* Problem details:
Everything from the first line of the material below through the line containing "Partecipa alla community" is to be printed exactly, and nothing more.

* Exercise material:

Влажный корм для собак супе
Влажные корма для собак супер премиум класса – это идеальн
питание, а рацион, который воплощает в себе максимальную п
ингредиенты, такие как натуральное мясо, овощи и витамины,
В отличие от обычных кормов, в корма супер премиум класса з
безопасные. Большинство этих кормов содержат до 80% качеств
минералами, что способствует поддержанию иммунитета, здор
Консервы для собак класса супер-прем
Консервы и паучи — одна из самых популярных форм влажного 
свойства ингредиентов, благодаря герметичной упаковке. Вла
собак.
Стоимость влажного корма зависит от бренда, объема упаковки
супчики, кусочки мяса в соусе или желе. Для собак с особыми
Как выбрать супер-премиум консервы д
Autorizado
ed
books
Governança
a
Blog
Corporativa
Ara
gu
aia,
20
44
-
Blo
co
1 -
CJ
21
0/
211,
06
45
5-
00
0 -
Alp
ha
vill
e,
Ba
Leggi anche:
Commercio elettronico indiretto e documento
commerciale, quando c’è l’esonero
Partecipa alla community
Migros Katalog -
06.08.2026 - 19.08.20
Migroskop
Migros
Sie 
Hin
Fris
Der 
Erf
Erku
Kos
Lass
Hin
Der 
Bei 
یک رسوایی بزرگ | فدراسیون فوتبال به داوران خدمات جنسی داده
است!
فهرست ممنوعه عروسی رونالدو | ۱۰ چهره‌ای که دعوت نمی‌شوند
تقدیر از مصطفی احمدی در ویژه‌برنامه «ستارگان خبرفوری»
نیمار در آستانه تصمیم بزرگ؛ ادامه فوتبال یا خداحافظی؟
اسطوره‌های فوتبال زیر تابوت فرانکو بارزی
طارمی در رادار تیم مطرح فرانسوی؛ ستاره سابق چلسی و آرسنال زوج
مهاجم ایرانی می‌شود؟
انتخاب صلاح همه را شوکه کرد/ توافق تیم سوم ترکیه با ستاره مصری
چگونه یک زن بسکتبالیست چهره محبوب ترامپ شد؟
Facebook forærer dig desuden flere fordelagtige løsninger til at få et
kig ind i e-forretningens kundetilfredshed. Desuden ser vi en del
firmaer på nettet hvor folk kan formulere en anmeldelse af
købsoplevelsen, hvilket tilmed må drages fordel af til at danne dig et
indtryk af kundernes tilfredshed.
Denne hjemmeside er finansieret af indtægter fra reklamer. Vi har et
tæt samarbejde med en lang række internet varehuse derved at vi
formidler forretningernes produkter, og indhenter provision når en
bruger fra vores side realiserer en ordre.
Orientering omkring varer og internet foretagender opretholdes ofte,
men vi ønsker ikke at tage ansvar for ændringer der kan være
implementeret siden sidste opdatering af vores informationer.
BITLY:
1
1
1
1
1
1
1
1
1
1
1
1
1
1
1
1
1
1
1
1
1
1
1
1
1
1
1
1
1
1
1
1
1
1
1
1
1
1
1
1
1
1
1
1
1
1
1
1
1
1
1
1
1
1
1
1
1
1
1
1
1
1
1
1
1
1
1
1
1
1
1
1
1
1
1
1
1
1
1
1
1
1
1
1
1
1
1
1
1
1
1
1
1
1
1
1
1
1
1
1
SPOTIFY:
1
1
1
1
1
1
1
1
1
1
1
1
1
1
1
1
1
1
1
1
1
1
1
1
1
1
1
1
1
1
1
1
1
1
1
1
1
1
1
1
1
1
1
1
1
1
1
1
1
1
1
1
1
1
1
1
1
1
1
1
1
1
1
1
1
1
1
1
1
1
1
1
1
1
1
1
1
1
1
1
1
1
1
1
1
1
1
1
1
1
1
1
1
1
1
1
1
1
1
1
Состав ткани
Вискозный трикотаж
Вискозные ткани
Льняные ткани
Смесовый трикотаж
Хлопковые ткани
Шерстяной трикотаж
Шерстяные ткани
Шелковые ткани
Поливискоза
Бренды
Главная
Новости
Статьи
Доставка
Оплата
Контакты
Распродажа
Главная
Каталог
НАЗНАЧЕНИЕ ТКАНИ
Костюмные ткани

* Answer for this exercise:
Влажный корм для собак супе
Влажные корма для собак супер премиум класса – это идеальн
питание, а рацион, который воплощает в себе максимальную п
ингредиенты, такие как натуральное мясо, овощи и витамины,
В отличие от обычных кормов, в корма супер премиум класса з
безопасные. Большинство этих кормов содержат до 80% качеств
минералами, что способствует поддержанию иммунитета, здор
Консервы для собак класса супер-прем
Консервы и паучи — одна из самых популярных форм влажного 
свойства ингредиентов, благодаря герметичной упаковке. Вла
собак.
Стоимость влажного корма зависит от бренда, объема упаковки
супчики, кусочки мяса в соусе или желе. Для собак с особыми
Как выбрать супер-премиум консервы д
Autorizado
ed
books
Governança
a
Blog
Corporativa
Ara
gu
aia,
20
44
-
Blo
co
1 -
CJ
21
0/
211,
06
45
5-
00
0 -
Alp
ha
vill
e,
Ba
Leggi anche:
Commercio elettronico indiretto e documento
commerciale, quando c’è l’esonero
Partecipa alla community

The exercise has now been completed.